* **The tasks**:
**1.** Answer these from the press release:
(a) By what percentage was hotel revenue down?
(b) About how much extra per month did the average regional household spend on gasoline compared with the same period in 2007?
(c) By about how much had the region's residential construction value in June 2008 dropped from its June 2005 high?
**2.** Copy the stretch of the press release from "August 18, 2008" through "Beach and Williamsburg.", word for word.

+++ Excerpted passage

OLD DOMINION UNIVERSITY
ECONOMIC FORECASTING PROJECT
COLLEGE OF BUSINESS AND PUBLIC ADMINISTRATION

PRESS RELEASE

 

                                                                                           

August 18, 2008

 

THIRD QUARTER 2008 ECONOMIC FORECAST AND ANALYSIS FOR THE HAMPTON ROADS MSA

 

 

The Hampton Roads MSA (formally the Virginia Beach-Norfolk-Newport News MSA) includes Currituck County, Gloucester County, Isle of Wight County, James City County, Mathews County, York County, Chesapeake, Hampton, Newport News, Norfolk, Poquoson, Portsmouth, Surry County, Suffolk, Virginia Beach and Williamsburg.

 

Year-to-date economic data through June 2008 indicate that the Hampton Roads gross product grew at an annualized real growth rate of roughly 1.4 to 1.9 percent over the same period in 2007. Regional employment rose by 1.05 percent, or by 8,100 new jobs, and personal income is estimated to have increased by 4 to 5 percent.  The port's general cargo tonnage increased by 7.1 percent through June.  Despite these positive growth figures, particularly in regional income and employment, some areas within the region's economy struggled.  For example, taxable sales declined by 3 percent;  the areas of  taxable sales experiencing the most difficulty were the region's furniture and home furnishing stores, electronics and appliance stores and building materials stores. Hotel revenue was down 4.4 percent, single family housing permits fell by 28.1 percent and the value of these permits declined by 29.9 percent.  In addition new car sales in Hampton Roads over the first six months of 2008 fell by 23.6 percent when compared with the first half of 2007.

 

The 2008 year-to-date June data indicated that despite rising household income, Hampton Roads households are reallocating and reprioritizing their spending.  For example, we estimate that the average regional household spent about $80 per household per month extra on gasoline purchases when compared with the same period in 2007. Taxable sales as defined by the Virginia Department of Taxation do not include gasoline purchases.    If taxable sales were adjusted to reflect the increased household spending on gasoline they would have been flat over the period.

 

The tourism industry's year-to-date problems are likely the result of many of the same types of reallocation decisions by households in the region's market area.  Most importantly, the strong increase in gasoline prices not only affects the cost of traveling from say New York to Hampton Roads but also, over the course of time as monthly fuel costs add-up, major budgetary decisions such as whether or not to even take a vacation.  Preliminary data indicate that this issue will

 

especially influence the travel decisions of lower to middle income households and will have

a disproportionate impact on the sales of budget and economy hotels.

 

The most important area of weakness in the Hampton Roads economy continues to be single family home construction. The 30 percent year-to-date decline through June 2008 in the value of new homes adds to the recent malaise in the industry.  The region's residential construction value in June 2008 has dropped by about 60 percent from its high in June 2005.

 

Employment (Non-Agricultural Civilian Employment +0.9%)

Unemployment (Civilian Labor Force 4.2%)

 

Employment is expected to grow in the third quarter as rising regional income, created by growth in virtually all sectors of the economy, with the exception of housing and manufacturing, generate spending within the region's economy. The region's unemployment rate will continue to remain considerably below the national level.

++++++
+++ Dataset records

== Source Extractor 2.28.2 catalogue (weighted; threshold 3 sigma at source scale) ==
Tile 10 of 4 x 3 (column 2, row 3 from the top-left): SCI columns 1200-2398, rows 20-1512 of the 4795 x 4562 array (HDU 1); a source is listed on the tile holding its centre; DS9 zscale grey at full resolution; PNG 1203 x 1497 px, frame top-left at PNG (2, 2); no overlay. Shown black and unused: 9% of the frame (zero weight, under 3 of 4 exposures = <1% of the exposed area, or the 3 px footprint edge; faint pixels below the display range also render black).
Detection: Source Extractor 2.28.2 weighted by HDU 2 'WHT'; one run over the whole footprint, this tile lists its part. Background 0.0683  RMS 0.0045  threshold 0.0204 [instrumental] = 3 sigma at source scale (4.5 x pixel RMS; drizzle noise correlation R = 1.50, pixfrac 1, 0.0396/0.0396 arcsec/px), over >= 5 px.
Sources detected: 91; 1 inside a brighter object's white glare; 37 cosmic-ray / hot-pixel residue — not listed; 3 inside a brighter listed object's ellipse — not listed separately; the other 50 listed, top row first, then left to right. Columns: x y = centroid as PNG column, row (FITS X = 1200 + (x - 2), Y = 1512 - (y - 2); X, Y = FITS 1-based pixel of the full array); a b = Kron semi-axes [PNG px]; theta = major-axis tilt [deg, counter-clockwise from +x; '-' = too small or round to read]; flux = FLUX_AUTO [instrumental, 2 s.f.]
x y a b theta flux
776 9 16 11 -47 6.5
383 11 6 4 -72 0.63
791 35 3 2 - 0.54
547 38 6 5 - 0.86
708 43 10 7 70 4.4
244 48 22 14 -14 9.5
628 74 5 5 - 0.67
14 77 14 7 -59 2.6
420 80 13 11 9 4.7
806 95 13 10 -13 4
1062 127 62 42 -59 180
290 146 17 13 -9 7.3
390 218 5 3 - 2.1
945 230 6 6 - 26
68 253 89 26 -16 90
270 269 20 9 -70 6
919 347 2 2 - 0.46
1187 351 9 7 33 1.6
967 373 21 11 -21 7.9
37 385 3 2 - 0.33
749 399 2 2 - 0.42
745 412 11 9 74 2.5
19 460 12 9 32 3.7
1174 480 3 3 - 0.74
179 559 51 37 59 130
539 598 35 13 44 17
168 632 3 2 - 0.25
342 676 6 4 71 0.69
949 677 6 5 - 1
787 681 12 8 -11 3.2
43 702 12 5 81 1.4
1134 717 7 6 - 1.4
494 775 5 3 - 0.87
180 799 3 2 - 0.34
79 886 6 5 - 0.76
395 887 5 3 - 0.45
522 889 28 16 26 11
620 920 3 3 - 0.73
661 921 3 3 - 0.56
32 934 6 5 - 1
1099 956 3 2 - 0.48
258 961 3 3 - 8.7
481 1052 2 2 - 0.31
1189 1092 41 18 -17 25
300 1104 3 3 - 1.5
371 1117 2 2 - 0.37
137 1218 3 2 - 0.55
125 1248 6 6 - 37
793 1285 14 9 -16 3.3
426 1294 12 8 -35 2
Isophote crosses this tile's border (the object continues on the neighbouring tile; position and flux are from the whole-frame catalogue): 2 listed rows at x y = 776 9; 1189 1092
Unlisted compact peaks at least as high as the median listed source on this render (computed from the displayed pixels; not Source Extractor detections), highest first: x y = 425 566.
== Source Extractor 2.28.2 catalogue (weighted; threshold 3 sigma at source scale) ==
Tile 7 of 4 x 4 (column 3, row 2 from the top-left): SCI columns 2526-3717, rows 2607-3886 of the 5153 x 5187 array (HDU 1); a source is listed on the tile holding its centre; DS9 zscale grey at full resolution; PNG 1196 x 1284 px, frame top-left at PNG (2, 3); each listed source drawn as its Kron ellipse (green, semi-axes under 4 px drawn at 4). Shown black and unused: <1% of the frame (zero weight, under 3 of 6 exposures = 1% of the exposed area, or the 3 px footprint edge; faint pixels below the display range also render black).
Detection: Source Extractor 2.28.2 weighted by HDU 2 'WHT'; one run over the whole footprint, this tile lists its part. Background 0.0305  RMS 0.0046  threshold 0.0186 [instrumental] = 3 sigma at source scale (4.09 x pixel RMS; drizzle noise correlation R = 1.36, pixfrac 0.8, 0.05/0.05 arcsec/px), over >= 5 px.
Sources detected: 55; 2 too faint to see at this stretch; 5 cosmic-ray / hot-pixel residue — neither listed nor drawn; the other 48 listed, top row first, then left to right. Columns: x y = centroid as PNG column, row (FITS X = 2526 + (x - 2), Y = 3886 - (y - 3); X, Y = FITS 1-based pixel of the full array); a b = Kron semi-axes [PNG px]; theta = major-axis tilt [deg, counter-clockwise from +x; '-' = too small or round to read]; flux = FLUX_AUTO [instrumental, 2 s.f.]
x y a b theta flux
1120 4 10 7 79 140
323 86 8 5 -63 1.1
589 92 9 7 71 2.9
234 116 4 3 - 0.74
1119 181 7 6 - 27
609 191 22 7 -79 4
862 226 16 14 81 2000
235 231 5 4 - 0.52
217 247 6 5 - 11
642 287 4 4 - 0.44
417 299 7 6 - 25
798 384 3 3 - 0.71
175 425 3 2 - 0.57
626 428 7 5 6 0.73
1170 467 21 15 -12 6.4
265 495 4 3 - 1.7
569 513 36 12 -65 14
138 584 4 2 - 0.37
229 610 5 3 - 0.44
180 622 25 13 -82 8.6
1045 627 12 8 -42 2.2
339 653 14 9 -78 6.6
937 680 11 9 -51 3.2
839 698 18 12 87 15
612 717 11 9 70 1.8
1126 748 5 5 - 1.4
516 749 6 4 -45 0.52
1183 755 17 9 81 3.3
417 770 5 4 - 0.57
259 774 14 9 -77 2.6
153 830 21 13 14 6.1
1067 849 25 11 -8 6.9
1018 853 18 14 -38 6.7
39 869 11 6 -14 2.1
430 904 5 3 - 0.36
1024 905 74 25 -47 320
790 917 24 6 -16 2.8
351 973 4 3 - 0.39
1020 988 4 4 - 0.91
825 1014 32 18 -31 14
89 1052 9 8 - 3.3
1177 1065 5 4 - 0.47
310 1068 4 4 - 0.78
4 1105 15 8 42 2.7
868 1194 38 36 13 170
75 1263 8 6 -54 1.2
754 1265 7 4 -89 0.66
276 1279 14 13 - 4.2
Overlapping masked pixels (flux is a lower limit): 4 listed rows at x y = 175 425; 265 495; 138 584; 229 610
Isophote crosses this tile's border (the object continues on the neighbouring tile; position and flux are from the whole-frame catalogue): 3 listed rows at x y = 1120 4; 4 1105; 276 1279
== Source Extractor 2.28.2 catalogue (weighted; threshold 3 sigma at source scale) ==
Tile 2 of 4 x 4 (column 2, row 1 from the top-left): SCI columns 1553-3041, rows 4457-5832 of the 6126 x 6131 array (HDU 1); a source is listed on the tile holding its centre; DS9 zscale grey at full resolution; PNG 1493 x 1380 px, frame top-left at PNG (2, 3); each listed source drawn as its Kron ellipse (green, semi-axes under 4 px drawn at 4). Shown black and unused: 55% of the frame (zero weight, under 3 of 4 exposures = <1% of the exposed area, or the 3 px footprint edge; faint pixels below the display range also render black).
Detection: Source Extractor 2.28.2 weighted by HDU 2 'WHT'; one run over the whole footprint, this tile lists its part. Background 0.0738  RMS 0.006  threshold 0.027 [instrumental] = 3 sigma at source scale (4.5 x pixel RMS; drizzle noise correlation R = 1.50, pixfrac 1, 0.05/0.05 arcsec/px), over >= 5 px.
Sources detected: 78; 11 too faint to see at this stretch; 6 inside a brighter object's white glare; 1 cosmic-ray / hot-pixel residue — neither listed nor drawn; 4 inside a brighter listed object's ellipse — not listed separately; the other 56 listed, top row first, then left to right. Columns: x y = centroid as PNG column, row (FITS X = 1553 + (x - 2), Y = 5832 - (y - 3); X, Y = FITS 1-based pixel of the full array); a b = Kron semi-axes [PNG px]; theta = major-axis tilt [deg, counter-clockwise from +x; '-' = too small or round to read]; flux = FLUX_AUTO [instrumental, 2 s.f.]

++++++

* **Task-by-task solutions**:
**1.**
(a) 4.4 percent
(b) About $80 per household per month
(c) About 60 percent

**2.**
August 18, 2008

 

THIRD QUARTER 2008 ECONOMIC FORECAST AND ANALYSIS FOR THE HAMPTON ROADS MSA

 

 

The Hampton Roads MSA (formally the Virginia Beach-Norfolk-Newport News MSA) includes Currituck County, Gloucester County, Isle of Wight County, James City County, Mathews County, York County, Chesapeake, Hampton, Newport News, Norfolk, Poquoson, Portsmouth, Surry County, Suffolk, Virginia Beach and Williamsburg.